Extracted data entries.
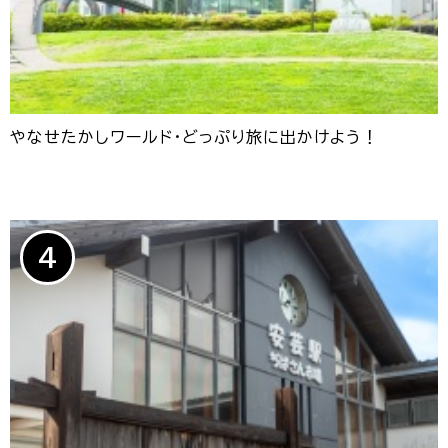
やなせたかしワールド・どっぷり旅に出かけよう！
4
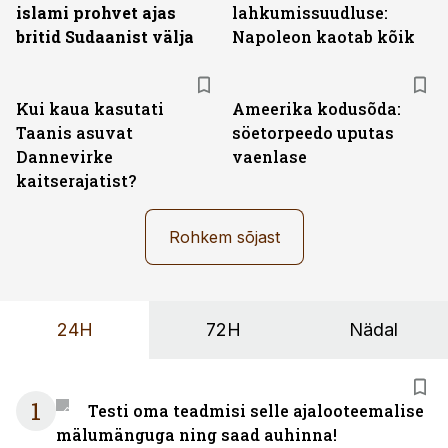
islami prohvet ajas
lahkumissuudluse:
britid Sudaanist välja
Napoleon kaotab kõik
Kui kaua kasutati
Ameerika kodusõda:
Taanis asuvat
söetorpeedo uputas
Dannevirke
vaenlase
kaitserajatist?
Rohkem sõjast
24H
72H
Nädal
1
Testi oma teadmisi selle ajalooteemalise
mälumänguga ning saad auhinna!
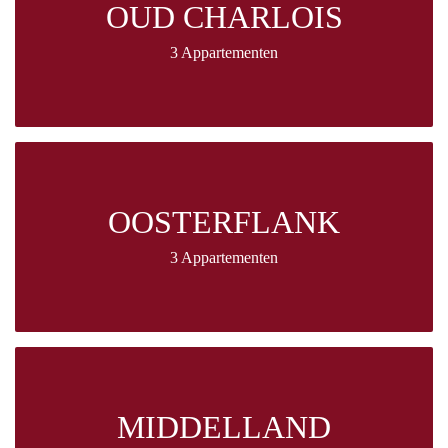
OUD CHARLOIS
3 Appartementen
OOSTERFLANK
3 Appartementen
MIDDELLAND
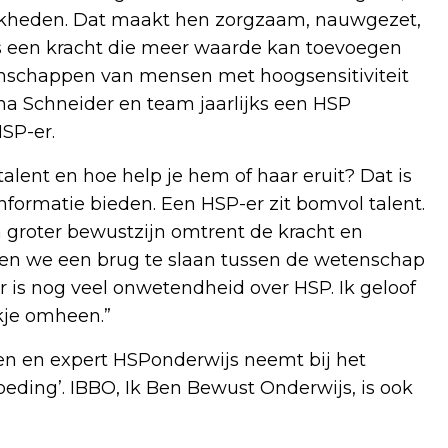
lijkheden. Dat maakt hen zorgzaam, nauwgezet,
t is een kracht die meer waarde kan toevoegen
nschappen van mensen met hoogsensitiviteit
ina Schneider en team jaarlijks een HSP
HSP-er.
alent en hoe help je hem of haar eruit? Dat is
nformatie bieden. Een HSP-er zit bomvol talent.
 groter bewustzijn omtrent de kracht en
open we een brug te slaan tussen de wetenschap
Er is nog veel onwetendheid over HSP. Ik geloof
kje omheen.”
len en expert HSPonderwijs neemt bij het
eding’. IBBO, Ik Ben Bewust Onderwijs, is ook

---

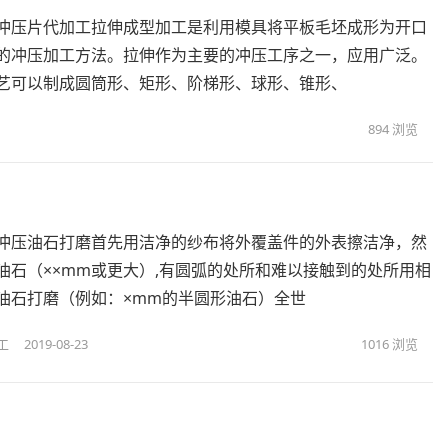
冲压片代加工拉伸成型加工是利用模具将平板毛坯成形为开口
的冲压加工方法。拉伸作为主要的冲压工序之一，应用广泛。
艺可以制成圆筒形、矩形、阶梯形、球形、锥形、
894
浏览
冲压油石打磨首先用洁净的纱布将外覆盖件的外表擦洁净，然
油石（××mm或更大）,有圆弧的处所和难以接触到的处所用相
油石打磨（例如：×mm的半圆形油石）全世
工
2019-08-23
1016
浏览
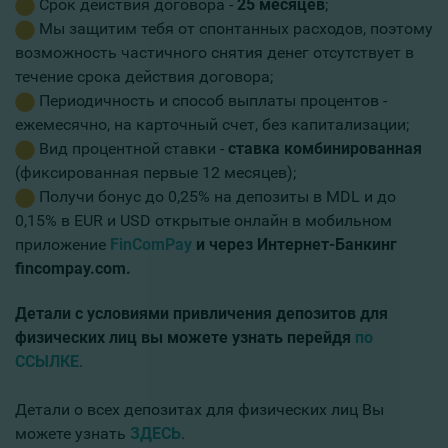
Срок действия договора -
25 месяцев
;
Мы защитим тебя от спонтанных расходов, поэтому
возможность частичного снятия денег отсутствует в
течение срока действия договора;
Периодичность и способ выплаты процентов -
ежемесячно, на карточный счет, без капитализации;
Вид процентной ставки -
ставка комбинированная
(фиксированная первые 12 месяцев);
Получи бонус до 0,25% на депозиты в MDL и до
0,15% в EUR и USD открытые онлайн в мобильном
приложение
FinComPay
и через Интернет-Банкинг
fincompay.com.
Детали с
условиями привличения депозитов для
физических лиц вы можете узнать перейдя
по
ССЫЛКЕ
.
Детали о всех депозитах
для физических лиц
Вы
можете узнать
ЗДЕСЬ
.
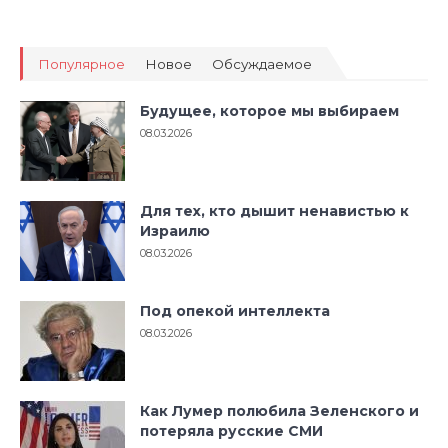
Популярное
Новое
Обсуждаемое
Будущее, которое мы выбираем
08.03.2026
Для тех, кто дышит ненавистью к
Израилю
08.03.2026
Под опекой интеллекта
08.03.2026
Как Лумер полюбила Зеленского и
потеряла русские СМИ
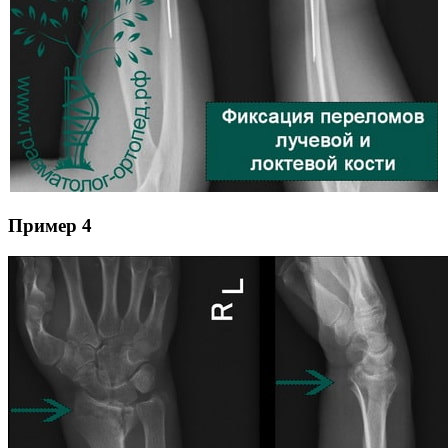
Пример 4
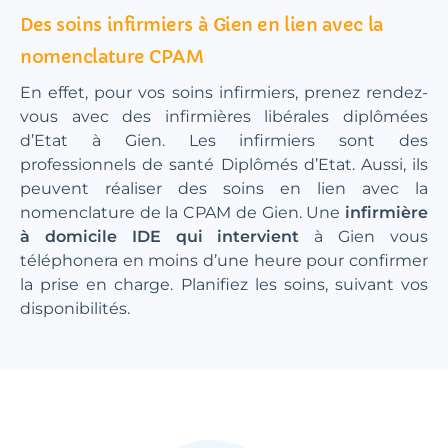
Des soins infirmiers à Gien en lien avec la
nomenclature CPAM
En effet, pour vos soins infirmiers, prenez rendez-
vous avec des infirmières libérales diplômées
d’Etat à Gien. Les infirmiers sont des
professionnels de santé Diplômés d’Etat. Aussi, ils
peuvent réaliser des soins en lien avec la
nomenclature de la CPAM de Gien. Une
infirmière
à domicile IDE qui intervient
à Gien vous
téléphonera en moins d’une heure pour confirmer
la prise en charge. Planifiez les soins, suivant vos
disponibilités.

WORK REQUEST.
Spot the lines above that mention "можете" and copy them.

THE COMPLETED TASK.
физических лиц вы можете узнать перейдя
можете узнать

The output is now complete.